Massive Texas School District with 3,000 Cameras Switches Video Management Provider
One massive Texas school district recently upgraded its video surveillance system in an effort to keep up with advancements in Web management platforms.
Austin Independent School District – the nation’s 38th largest school system – has replaced its existing video management system with Video Insight software. Encompassing 230-square miles, Austin ISD has 86,000 students, 11,000 employees, 124 campuses and more than 3,000 video surveillance cameras.
“We were unhappy with the platform that we had invested in and we needed a more practical solution – something that was easy to use,” says Austin ISD Police Department Representative Wayne Russell. “We needed something that didn’t require an incredible amount of CPU processor power that could also serve as a fully-functioning Web client.”
After an exhaustive bid process, Russell found the solution in Video Insight. “Video Insight was the only software solution that worked seamlessly with our existing cameras and it offered a very dependable Web client," Russel says.

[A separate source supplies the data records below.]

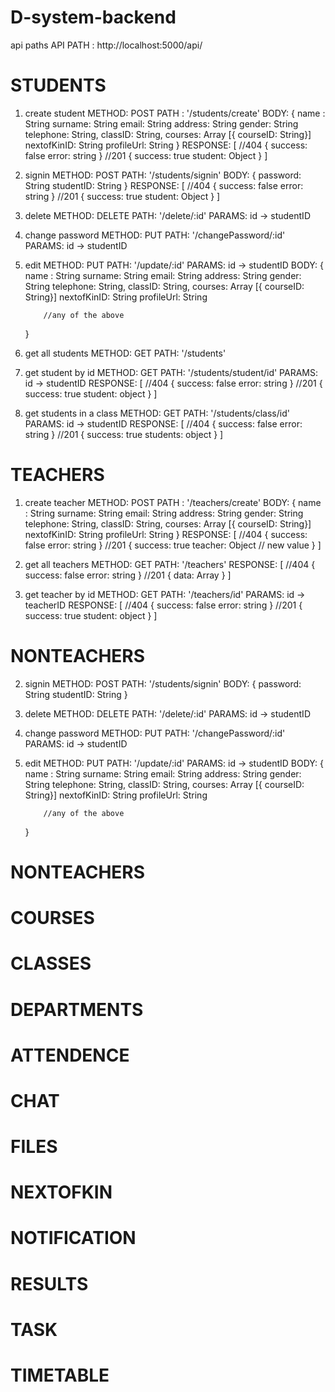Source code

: # D-system-backend

api paths
API PATH : http://localhost:5000/api/

# STUDENTS

1.  create student
    METHOD: POST
    PATH : '/students/create'
    BODY: {
    name : String
    surname: String
    email: String
    address: String
    gender: String
    telephone: String,
    classID: String,
    courses: Array [{ courseID: String}]
    nextofKinID: String
    profileUrl: String
    }
    RESPONSE: [
    //404
    {
    success: false
    error: string
    }
    //201
    {
    success: true
    student: Object
    }
    ]

2.  signin
    METHOD: POST
    PATH: '/students/signin'
    BODY: {
    password: String
    studentID: String
    }
    RESPONSE: [
    //404
    {
    success: false
    error: string
    }
    //201
    {
    success: true
    student: Object
    }
    ]

3.  delete
    METHOD: DELETE
    PATH: '/delete/:id'
    PARAMS: id -> studentID

4.  change password
    METHOD: PUT
    PATH: '/changePassword/:id'
    PARAMS: id -> studentID

5.  edit
    METHOD: PUT
    PATH: '/update/:id'
    PARAMS: id -> studentID
    BODY: {
    name : String
    surname: String
    email: String
    address: String
    gender: String
    telephone: String,
    classID: String,
    courses: Array [{ courseID: String}]
    nextofKinID: String
    profileUrl: String

            //any of the above

    }

6.  get all students
    METHOD: GET
    PATH: '/students'

7.  get student by id
    METHOD: GET
    PATH: '/students/student/id'
    PARAMS: id -> studentID
    RESPONSE: [
    //404
    {
    success: false
    error: string
    }
    //201
    {
    success: true
    student: object
    }
    ]

8.  get students in a class
    METHOD: GET
    PATH: '/students/class/id'
    PARAMS: id -> studentID
    RESPONSE: [
    //404
    {
    success: false
    error: string
    }
    //201
    {
    success: true
    students: object
    }
    ]

# TEACHERS

1.  create teacher
    METHOD: POST
    PATH : '/teachers/create'
    BODY: {
    name : String
    surname: String
    email: String
    address: String
    gender: String
    telephone: String,
    classID: String,
    courses: Array [{ courseID: String}]
    nextofKinID: String
    profileUrl: String
    }
     RESPONSE: [
    //404
    {
    success: false
    error: string
    }
    //201
    {
    success: true
    teacher: Object // new value
    }
    ]


6. get all teachers
  METHOD: GET
    PATH: '/teachers'
    RESPONSE: [
    //404
    {
    success: false
    error: string
    }
    //201
    {
    data: Array
    }
    ]

7. get teacher by id
     METHOD: GET
    PATH: '/teachers/id'
    PARAMS: id -> teacherID
    RESPONSE: [
    //404
    {
    success: false
    error: string
    }
    //201
    {
    success: true
    student: object
    }
    ]
# NONTEACHERS

2.  signin
    METHOD: POST
    PATH: '/students/signin'
    BODY: {
    password: String
    studentID: String
    }

3.  delete
    METHOD: DELETE
    PATH: '/delete/:id'
    PARAMS: id -> studentID

4.  change password
    METHOD: PUT
    PATH: '/changePassword/:id'
    PARAMS: id -> studentID

5.  edit
    METHOD: PUT
    PATH: '/update/:id'
    PARAMS: id -> studentID
    BODY: {
    name : String
    surname: String
    email: String
    address: String
    gender: String
    telephone: String,
    classID: String,
    courses: Array [{ courseID: String}]
    nextofKinID: String
    profileUrl: String

            //any of the above

    }

# NONTEACHERS

# COURSES

# CLASSES

# DEPARTMENTS

# ATTENDENCE

# CHAT

# FILES

# NEXTOFKIN

# NOTIFICATION

# RESULTS

# TASK

# TIMETABLE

A fully functional Web client application was very important to Austin ISD, says Russell, due to the number of employees that tend to move from campus to campus in such a large school system. Russell says prior to the Video Insight implementation his VMS administrator spent a considerable amount of time with user maintenance. “With this number of users a reliable Web client is more economical than installing (and uninstalling) thick VMS clients on each PC, which also overburdens our already taxed VMS administrators,” he says.
The switch to Video Insight has resulted in an improved video management system for Austin ISD in many respects, including: Little to no training for employees; increased video camera image quality; more efficient storage; faster system performance; variety in camera choice and LDAP integration. The 3,000-plus camera system is monitored by the AISD police dispatch 24-hours a day, seven days a week, paying particular attention during peak times to camera feeds in the bus drop off and pick up areas, cafeterias during breakfast and lunch time, playgrounds and in hallways during class changes. Administrators monitor cameras at each school campus, but they report incident to the AISD police who have the sole authority to clip and export video.
Video Insight Chief Technical Officer James Whitcomb says that Video Insight’s open architecture, ease of use and features that were developed specifically for large systems with multi-campuses and facilities is what makes it best suited for a project like Austin ISD. And because Video Insight software supports more than 1,000 cameras from 60 manufacturers, users have a wide variety of choice when it comes to adding cameras to their system.
“As a result of our work together Austin ISD has better system management, better use of storage, no need for in-depth training,” Whitcomb says. “The best news is that they have reliable video surveillance that adds to – and does not detract – from a district-wide safety program.”